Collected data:
######

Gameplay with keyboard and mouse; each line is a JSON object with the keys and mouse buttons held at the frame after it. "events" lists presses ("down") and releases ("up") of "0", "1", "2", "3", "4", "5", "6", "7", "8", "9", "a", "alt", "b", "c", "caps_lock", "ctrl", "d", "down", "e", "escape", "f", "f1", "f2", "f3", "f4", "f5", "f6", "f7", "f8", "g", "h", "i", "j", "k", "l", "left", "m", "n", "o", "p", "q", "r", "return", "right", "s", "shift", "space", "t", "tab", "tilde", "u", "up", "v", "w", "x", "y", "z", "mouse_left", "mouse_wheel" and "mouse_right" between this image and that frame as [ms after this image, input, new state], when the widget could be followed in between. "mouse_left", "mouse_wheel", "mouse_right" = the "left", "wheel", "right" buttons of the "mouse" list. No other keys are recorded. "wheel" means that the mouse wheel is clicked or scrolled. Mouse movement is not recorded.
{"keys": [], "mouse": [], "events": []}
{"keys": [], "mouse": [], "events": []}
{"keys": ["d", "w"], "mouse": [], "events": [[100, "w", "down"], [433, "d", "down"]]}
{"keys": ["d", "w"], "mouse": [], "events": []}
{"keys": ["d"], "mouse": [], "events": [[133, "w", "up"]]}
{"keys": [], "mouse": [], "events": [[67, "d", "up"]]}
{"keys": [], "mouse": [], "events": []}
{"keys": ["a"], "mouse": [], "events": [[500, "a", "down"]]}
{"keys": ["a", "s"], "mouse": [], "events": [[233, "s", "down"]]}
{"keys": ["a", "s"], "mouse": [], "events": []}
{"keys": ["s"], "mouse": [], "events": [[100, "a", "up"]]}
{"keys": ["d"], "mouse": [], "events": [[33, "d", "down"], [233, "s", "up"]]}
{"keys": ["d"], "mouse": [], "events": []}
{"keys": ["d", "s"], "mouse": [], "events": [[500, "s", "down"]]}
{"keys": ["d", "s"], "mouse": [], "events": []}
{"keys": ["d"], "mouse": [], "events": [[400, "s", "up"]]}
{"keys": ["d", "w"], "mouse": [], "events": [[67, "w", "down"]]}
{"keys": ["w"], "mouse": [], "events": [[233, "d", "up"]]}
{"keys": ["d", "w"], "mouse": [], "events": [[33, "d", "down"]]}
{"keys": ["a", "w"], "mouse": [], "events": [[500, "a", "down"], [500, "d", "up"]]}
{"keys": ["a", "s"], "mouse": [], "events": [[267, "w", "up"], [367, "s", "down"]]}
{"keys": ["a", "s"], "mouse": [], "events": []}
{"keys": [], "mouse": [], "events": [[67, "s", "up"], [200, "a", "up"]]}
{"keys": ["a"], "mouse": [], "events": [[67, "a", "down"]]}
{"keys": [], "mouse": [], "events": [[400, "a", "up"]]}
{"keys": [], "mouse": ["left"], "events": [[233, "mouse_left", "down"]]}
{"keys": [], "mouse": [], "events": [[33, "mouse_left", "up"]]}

######

What to produce — All records shown above must be set down again verbatim.

Response —
Gameplay with keyboard and mouse; each line is a JSON object with the keys and mouse buttons held at the frame after it. "events" lists presses ("down") and releases ("up") of "0", "1", "2", "3", "4", "5", "6", "7", "8", "9", "a", "alt", "b", "c", "caps_lock", "ctrl", "d", "down", "e", "escape", "f", "f1", "f2", "f3", "f4", "f5", "f6", "f7", "f8", "g", "h", "i", "j", "k", "l", "left", "m", "n", "o", "p", "q", "r", "return", "right", "s", "shift", "space", "t", "tab", "tilde", "u", "up", "v", "w", "x", "y", "z", "mouse_left", "mouse_wheel" and "mouse_right" between this image and that frame as [ms after this image, input, new state], when the widget could be followed in between. "mouse_left", "mouse_wheel", "mouse_right" = the "left", "wheel", "right" buttons of the "mouse" list. No other keys are recorded. "wheel" means that the mouse wheel is clicked or scrolled. Mouse movement is not recorded.
{"keys": [], "mouse": [], "events": []}
{"keys": [], "mouse": [], "events": []}
{"keys": ["d", "w"], "mouse": [], "events": [[100, "w", "down"], [433, "d", "down"]]}
{"keys": ["d", "w"], "mouse": [], "events": []}
{"keys": ["d"], "mouse": [], "events": [[133, "w", "up"]]}
{"keys": [], "mouse": [], "events": [[67, "d", "up"]]}
{"keys": [], "mouse": [], "events": []}
{"keys": ["a"], "mouse": [], "events": [[500, "a", "down"]]}
{"keys": ["a", "s"], "mouse": [], "events": [[233, "s", "down"]]}
{"keys": ["a", "s"], "mouse": [], "events": []}
{"keys": ["s"], "mouse": [], "events": [[100, "a", "up"]]}
{"keys": ["d"], "mouse": [], "events": [[33, "d", "down"], [233, "s", "up"]]}
{"keys": ["d"], "mouse": [], "events": []}
{"keys": ["d", "s"], "mouse": [], "events": [[500, "s", "down"]]}
{"keys": ["d", "s"], "mouse": [], "events": []}
{"keys": ["d"], "mouse": [], "events": [[400, "s", "up"]]}
{"keys": ["d", "w"], "mouse": [], "events": [[67, "w", "down"]]}
{"keys": ["w"], "mouse": [], "events": [[233, "d", "up"]]}
{"keys": ["d", "w"], "mouse": [], "events": [[33, "d", "down"]]}
{"keys": ["a", "w"], "mouse": [], "events": [[500, "a", "down"], [500, "d", "up"]]}
{"keys": ["a", "s"], "mouse": [], "events": [[267, "w", "up"], [367, "s", "down"]]}
{"keys": ["a", "s"], "mouse": [], "events": []}
{"keys": [], "mouse": [], "events": [[67, "s", "up"], [200, "a", "up"]]}
{"keys": ["a"], "mouse": [], "events": [[67, "a", "down"]]}
{"keys": [], "mouse": [], "events": [[400, "a", "up"]]}
{"keys": [], "mouse": ["left"], "events": [[233, "mouse_left", "down"]]}
{"keys": [], "mouse": [], "events": [[33, "mouse_left", "up"]]}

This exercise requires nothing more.